## [Extract to read]
###
CWD: What did you drink last night (or whenever)?

originally posted by Jim Hanlon:
1999 Fontodi Chianti Riserva Vigna del Sorbo: ... I didn't know when drinking that this wine also has about 10% Cabernet Sauvignon, but that makes sense in retrospect. The fruit character of the wine was more like older Cab than what I think of as Chianti. This is one of those wines that's "well made," but not for me. If these grapes saw concrete and the Cab was cut, this could probably be a remarkable wine. (Although, to be fair to Fontodi, it's not like the market is rejecting their version. But this is an international wine, not a Chianti.)
Thanks for the note. I definitely avoid wines in which there is cabernet that was never there before.
 
originally posted by Jeff Grossman:
originally posted by Jim Hanlon:
1999 Fontodi Chianti Riserva Vigna del Sorbo: ... I didn't know when drinking that this wine also has about 10% Cabernet Sauvignon, but that makes sense in retrospect. The fruit character of the wine was more like older Cab than what I think of as Chianti. This is one of those wines that's "well made," but not for me. If these grapes saw concrete and the Cab was cut, this could probably be a remarkable wine. (Although, to be fair to Fontodi, it's not like the market is rejecting their version. But this is an international wine, not a Chianti.)
###
## [Written instruction]
Resume the wine forum thread above by writing what comes next after its final sentence.

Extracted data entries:
###
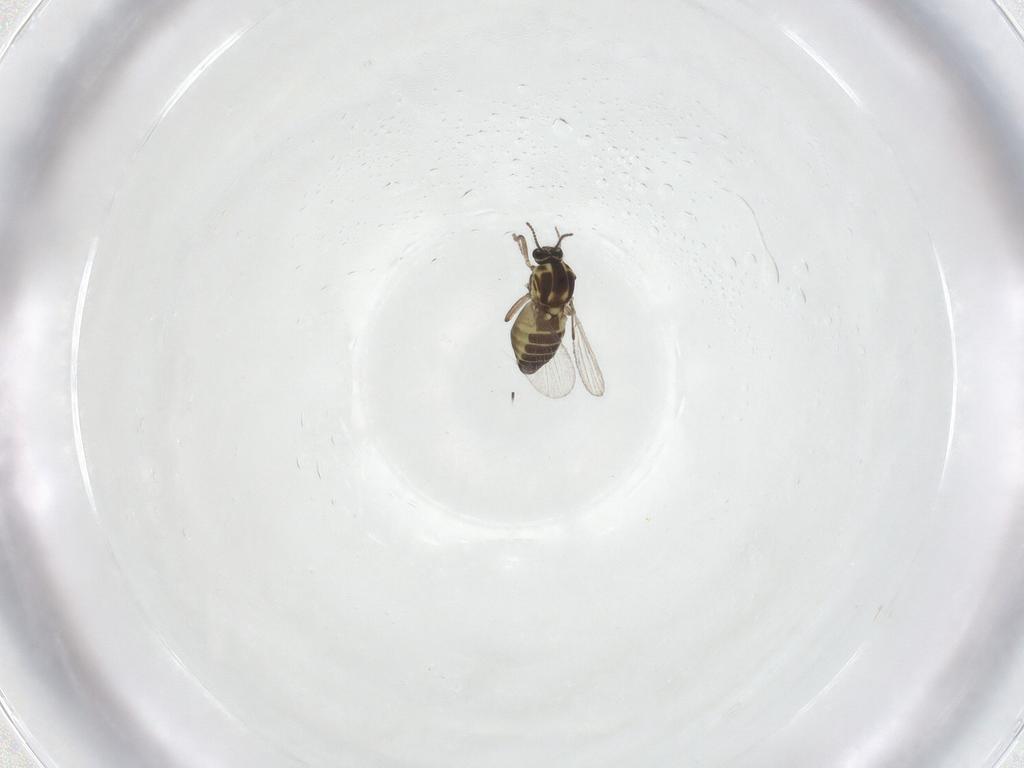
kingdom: Animalia
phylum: Arthropoda
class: Insecta
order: Diptera
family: Ceratopogonidae
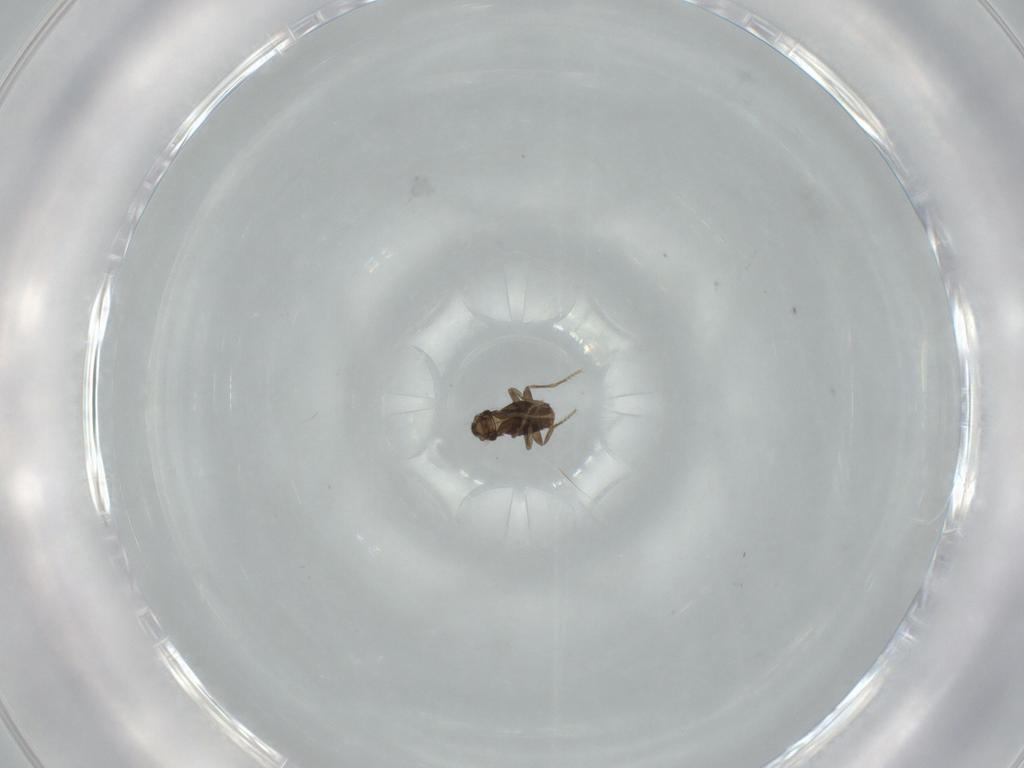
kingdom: Animalia
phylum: Arthropoda
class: Insecta
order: Diptera
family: Phoridae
###
## [Task response]
Thanks for the note. I definitely avoid wines in which there is cabernet that was never there before.

According to Galloni, there's always been Cab in this wine: "About 10% of the existing Canaiolo plants were grafted over with Cabernet Sauvignon, which has always been part of the blend. ... Since 2009 Giovanni Manetti has reduced the Cabernet Sauvignon from about 10% of the blend to 5%, a reflection of how much character the Sangiovese has acquired as the vines have aged."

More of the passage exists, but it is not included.